What is required —
Identify the line in which "Professor : <br/>" appears, then reproduce that line and all remaining lines of the records word for word.

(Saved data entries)
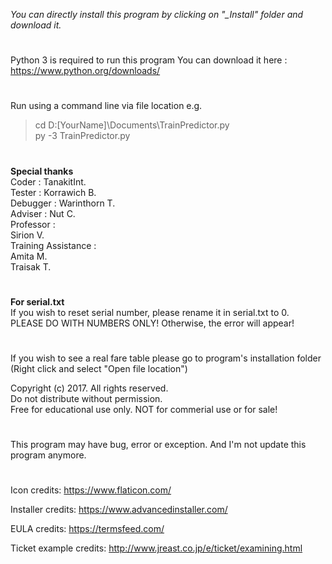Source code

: 
*You can directly install this program by clicking on*
*"_Install" folder and download it.*
#
Python 3 is required to run this program
You can download it here :
https://www.python.org/downloads/
#
Run using a command line via file location
e.g.
>cd D:\[YourName]\Documents\TrainPredictor.py  
>py -3 TrainPredictor.py
#
**Special thanks**<br/>
Coder    : TanakitInt.<br/>
Tester   : Korrawich B.<br/>
Debugger : Warinthorn T.<br/>
Adviser  : Nut C.<br/>
Professor : <br/>
Sirion V.<br/>
Training Assistance :<br/>
Amita M.<br/>
Traisak T.
#
**For serial.txt**<br/>
If you wish to reset serial number, please rename it in serial.txt to 0.<br/>
PLEASE DO WITH NUMBERS ONLY! Otherwise, the error will appear!<br/>
#
If you wish to see a real fare table please go to program's installation folder<br/>
(Right click and select "Open file location")

Copyright (c) 2017. All rights reserved.<br/>
Do not distribute without permission.<br/>
Free for educational use only. NOT for commerial use or for sale!
#
This program may have bug, error or exception. 
And I'm not update this program anymore.
#
Icon credits:
https://www.flaticon.com/

Installer credits:
https://www.advancedinstaller.com/

EULA credits:
https://termsfeed.com/

Ticket example credits:
http://www.jreast.co.jp/e/ticket/examining.html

Result of this task —
Professor : <br/>
Sirion V.<br/>
Training Assistance :<br/>
Amita M.<br/>
Traisak T.
#
**For serial.txt**<br/>
If you wish to reset serial number, please rename it in serial.txt to 0.<br/>
PLEASE DO WITH NUMBERS ONLY! Otherwise, the error will appear!<br/>
#
If you wish to see a real fare table please go to program's installation folder<br/>
(Right click and select "Open file location")

Copyright (c) 2017. All rights reserved.<br/>
Do not distribute without permission.<br/>
Free for educational use only. NOT for commerial use or for sale!
#
This program may have bug, error or exception. 
And I'm not update this program anymore.
#
Icon credits:
https://www.flaticon.com/

Installer credits:
https://www.advancedinstaller.com/

EULA credits:
https://termsfeed.com/

Ticket example credits:
http://www.jreast.co.jp/e/ticket/examining.html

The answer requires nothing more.